EXPOSITION DE LA THÉORIE DE L’AMOUR
D’APRÈS LE LYSIS, LE BANQUET ET LE PHÈDRE


§ 2. — Si l’on veut obtenir une exposition objective de la théorie platonicienne de l’Amour, le moyen le plus simple sera, semble-t-il, d’extraire en quelque sorte cette exposition des dialogues où elle est présentée. Nous commencerons donc par analyser, de ce point de vue, le Lysis, le Banquet et le Phèdre. L’ordre choisi ne figure rien quant à la relation chronologique de ces trois dialogues, qui sera étudiée plus tard ; il est motivé, en ce qui concerne le Phèdre, par le fait que la doctrine de l’Amour y est exposée d’une façon en quelque sorte occasionnelle et avec plus de liberté ou, en apparence tout au moins, plus de fantaisie que dans les deux autres.
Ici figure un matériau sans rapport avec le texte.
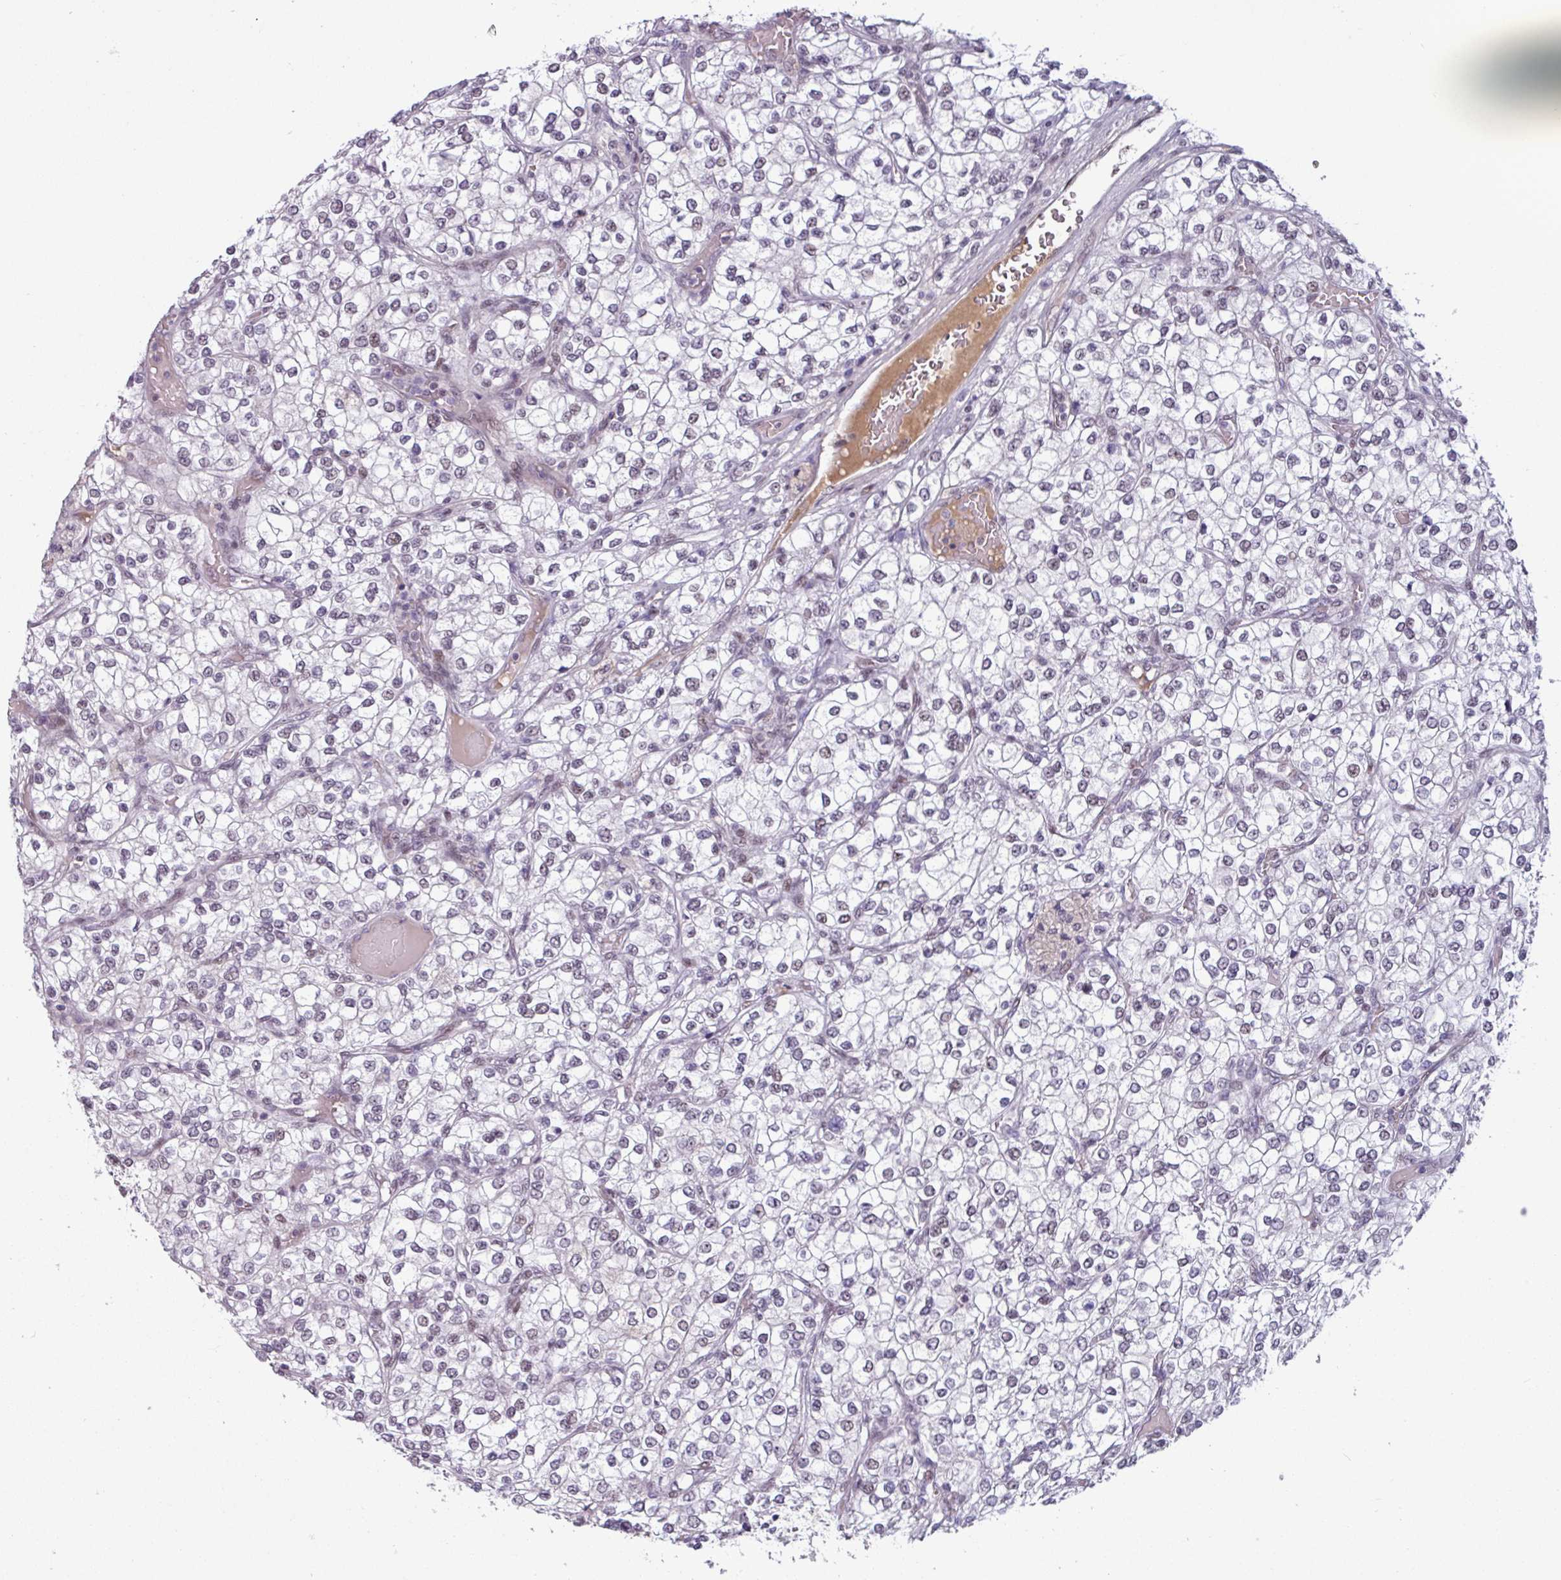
{"staining": {"intensity": "negative", "quantity": "none", "location": "none"}, "tissue": "renal cancer", "cell_type": "Tumor cells", "image_type": "cancer", "snomed": [{"axis": "morphology", "description": "Adenocarcinoma, NOS"}, {"axis": "topography", "description": "Kidney"}], "caption": "High magnification brightfield microscopy of adenocarcinoma (renal) stained with DAB (brown) and counterstained with hematoxylin (blue): tumor cells show no significant positivity.", "gene": "ZNF575", "patient": {"sex": "male", "age": 80}}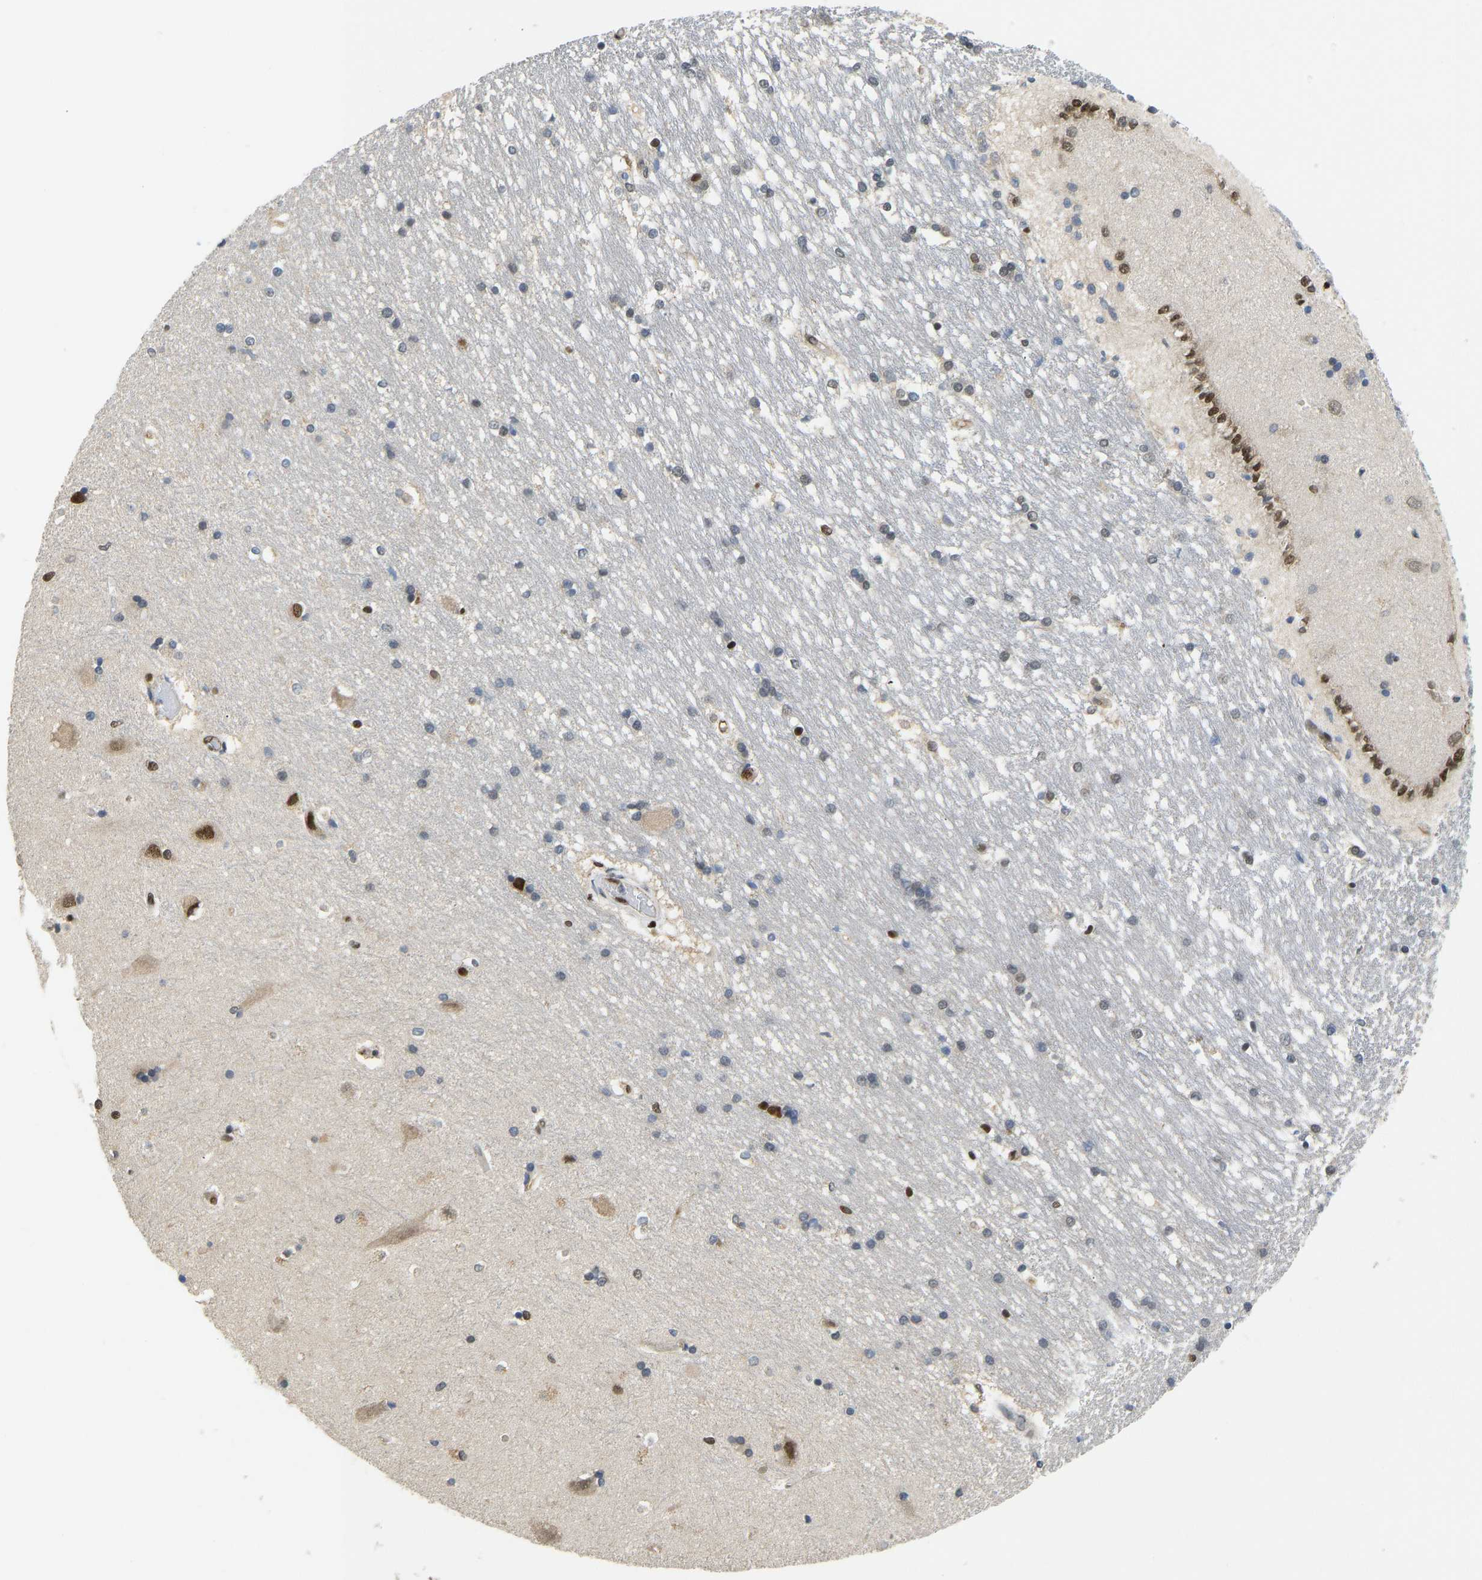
{"staining": {"intensity": "strong", "quantity": "<25%", "location": "nuclear"}, "tissue": "hippocampus", "cell_type": "Glial cells", "image_type": "normal", "snomed": [{"axis": "morphology", "description": "Normal tissue, NOS"}, {"axis": "topography", "description": "Hippocampus"}], "caption": "A photomicrograph of human hippocampus stained for a protein displays strong nuclear brown staining in glial cells. Immunohistochemistry stains the protein of interest in brown and the nuclei are stained blue.", "gene": "ZSCAN20", "patient": {"sex": "male", "age": 45}}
Il convient de reconnaître, d’autre part, que le procédé employé court grand risque, en dépouillant d’admirables œuvres d’art de ce qui en fait la beauté et le charme, de paraître sacrilège. Mais une analyse rigoureuse des idées, une détermination sèche et même un peu scolastique de leurs divisions et de leurs liaisons ont semblé indispensables pour l’intelligence philosophique de la théorie que nous étudions.

I. — Lysis.

§ 3. — Le point de départ du Lysis, c’est l’amour d’Hippothalès pour le jeune Lysis. Toutefois la recherche, bien qu’elle soit motivée autant par ce fait initial que par l’amitié, proprement dite, de Lysis pour Ménéxène, porte sur l’essence non de l’ἔρως, mais de la φιλία, en général. Cette recherche présente tous les caractères de la méthode qu’on appelle socratique.

Socrate ne sait même pas comment un homme devient l’ami d’un autre homme et, usant de l’ironie[1], il feint de s’en instruire auprès de Ménéxène, l’ami de Lysis.

§ 4I. Est-ce celui qui aime qui est l’ami, ou bien celui qui est l’aimé ? Ou bien n’y a-t-il, à cet égard, entre eux aucune différence ? — 1) Cette dernière solution doit être écartée, car il arrive souvent que l’amitié d’un homme pour un autre ne soit pas payée de retour, et même que la haine réponde à l’amitié. Quand donc il n’y a pas réciprocité, à qui donnera-t-on le nom d’ami ? Est-ce à celui qui aime, ou bien à celui qui est aimé, mais n’aime pas ? Ou bien encore ne le donnera-t-on ni à l’un ni à l’autre ? — 2) Faut-il donc changer d’avis et dire qu’il n’y a pas amitié du tout, quand il n’y a pas réciprocité ? Mais cette thèse conduit à des conséquences si manifestement absurdes qu’il faut l’écarter à son tout : on en viendrait alors en effet à croire que celui qui aime n’est pas lui-même l’ami de ce qu’il aime, que, par exemple, celui qui aime les chevaux, n’en est pas l’ami, parce qu’il n’en est point aimé en retour. Donc, que l’objet aimé donne ou ne donne pas l’amitié en échange de l’amitié, il n’en est pas moins ami, de même qu’on appelle ennemi celui qui est l’objet de la haine, non celui qui l’éprouve — 3) Mais d’autres conséquences déraisonnables apparaissent, par contre, immédiatement. Si, en effet, il en est comme on vient de dire, alors vous pourrez avoir pour ami celui qui vous hait, puisqu’il est, par hypothèse ami de celui dont il est aimé et, pour la même raison, vous vous trouverez à être haï par celui qui, d’après l’hypothèse, doit être appelé votre ami. — Bref ces deux définitions générales opposées sont également précipitées. Il convient de dire, en effet, comme nous l’avons fait tout à l’heure, que souvent nous avons de l’amitié pour ceux qui ne nous aiment pas et même nous haïssent, et que, pareillement, nous détestons parfois ceux qui n’ont pour nous que de l’amitié. Mais nous voici alors bien embarassés ; car l’ami, ce n’est, d’une façon générale, ni ensemble celui qui aime et celui qui est aimé, ni séparément chacun des deux (212 A-213 D).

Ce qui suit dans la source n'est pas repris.